_PROBLEM DETAILS_
Copy every line of the listing below word for word, in the same order.

DATA LISTING START

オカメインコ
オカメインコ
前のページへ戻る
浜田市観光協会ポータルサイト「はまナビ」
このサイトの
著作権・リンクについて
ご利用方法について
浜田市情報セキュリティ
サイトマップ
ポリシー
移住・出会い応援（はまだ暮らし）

DATA LISTING END

_ANSWER SPACE_
オカメインコ
オカメインコ
前のページへ戻る
浜田市観光協会ポータルサイト「はまナビ」
このサイトの
著作権・リンクについて
ご利用方法について
浜田市情報セキュリティ
サイトマップ
ポリシー
移住・出会い応援（はまだ暮らし）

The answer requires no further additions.